Your error seems to be the misconception that entanglement will magically make the results of any experiment of photon B exactly mimic those of a similar experiment done on its entangled partner. Entanglement is more subtle than that and must be treated carefully.

In particular, there are many different types of entanglement. For example, photons may be entangled in their polarization (i.e. they are both $x$-polarized or both $y$-polarized), or in their path (they're both going on the right 'lane' or both of the left 'lane' of a two-channel waveguide), or in more complicated degrees of freedom such as their spatial profile. Mostly, though, they need to be entangled in some degree of freedom which can have more than one possible state.

In Kim and Shih's example, the photons are entangled in their momentum: if Alice measures her photon to have momentum $p$, Bob will always measure the opposite. However, this entanglement only ever shows up in correlation experiments where they both measure momentum and observe correlated results. This fact is made clear from the outset by Kim and Shih's reference for the "ghost image".

If Alice puts a double slit in front of her photons and Bob doesn't, Alice will observe interference and Bob will not, since there is nothing in Bob's beamline to cause interference; it's that simple. In fact, in this setup their measurements will not turn up any correlations that would indicate the entanglement, since they are measuring conjugate observables.

  • $\begingroup$ Thanks for the extensive explanation, which also invalidates an similar FTL communication idea based on momentum measurement that I found elsewhere. So I misunderstood the Kim and Shih example because I overlooked the need for correlation and did not fully understand the entanglement mechanism. $\endgroup$
    – following
    Commented Feb 25, 2014 at 21:47
  • $\begingroup$ No worries. To be honest, I too found it hard going with that paper; I don't think it's particularly clearly written. $\endgroup$ Commented Feb 25, 2014 at 21:49

Your proposal is very similar to that of John Cramer and Raymond Jensen (resting on Dopfer experiment: see 1998 Dopfer thesis under the direction of A. Zeilinger). The mainstream point of view is that this shouldn't work. Nevertheless, the proof of this conclusion is probably very technical, doesn't seem to be easy to find and cannot rest on an handwaving evocation of the no-signalling theorem.
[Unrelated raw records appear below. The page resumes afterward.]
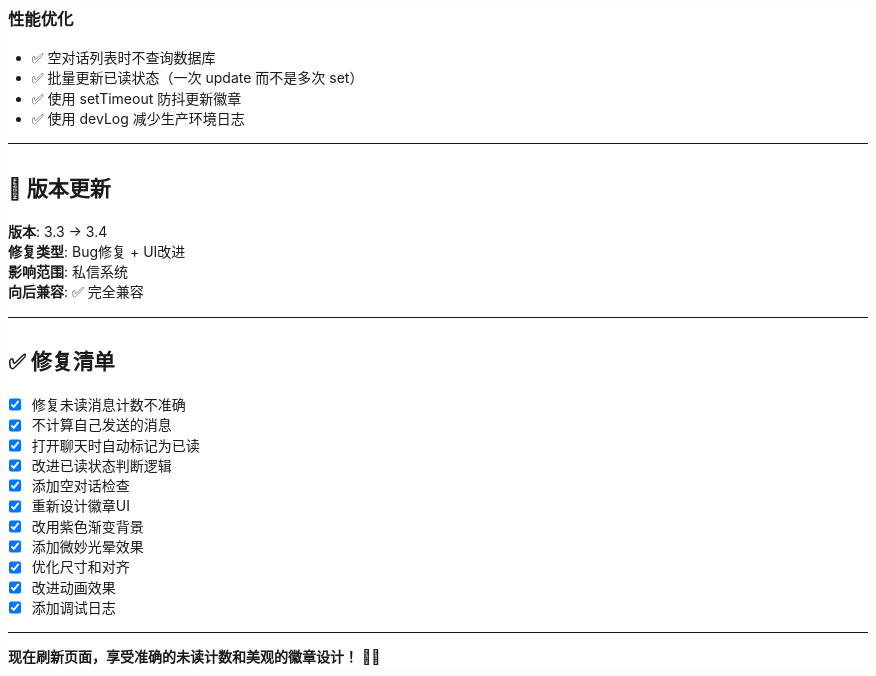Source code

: ### 性能优化

- ✅ 空对话列表时不查询数据库
- ✅ 批量更新已读状态（一次 update 而不是多次 set）
- ✅ 使用 setTimeout 防抖更新徽章
- ✅ 使用 devLog 减少生产环境日志

---

## 🎯 版本更新

**版本**: 3.3 → 3.4  
**修复类型**: Bug修复 + UI改进  
**影响范围**: 私信系统  
**向后兼容**: ✅ 完全兼容

---

## ✅ 修复清单

- [x] 修复未读消息计数不准确
- [x] 不计算自己发送的消息
- [x] 打开聊天时自动标记为已读
- [x] 改进已读状态判断逻辑
- [x] 添加空对话检查
- [x] 重新设计徽章UI
- [x] 改用紫色渐变背景
- [x] 添加微妙光晕效果
- [x] 优化尺寸和对齐
- [x] 改进动画效果
- [x] 添加调试日志

---

**现在刷新页面，享受准确的未读计数和美观的徽章设计！** 🎉✨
Have a look for instance at Why does the Dopfer EPR experiment require coincidence counting?


The flaw in your argument is that the claim "entanglement will instantly replicate the photons' paths and such the pattern onto Bob's screen [sic]" is incorrect.

The statistics for the measurement outcomes of any experiment performed on one subsystem of a maximally entangled pair is independent of what goes on with the other subsystem.

In your case, from Bob's perspective, if Alice puts a double-slit cannot give rise to anything he can observe on his photon that would not have occurred otherwise. Formally, this is because the density matrix describing Bob's system remains unchanged despite Alice's intervention on her photon. Entanglement may give rise to correlations between the outcomes of both subsystems, but not to any change in the individual outcome statistics that could be detected in order to transmit information.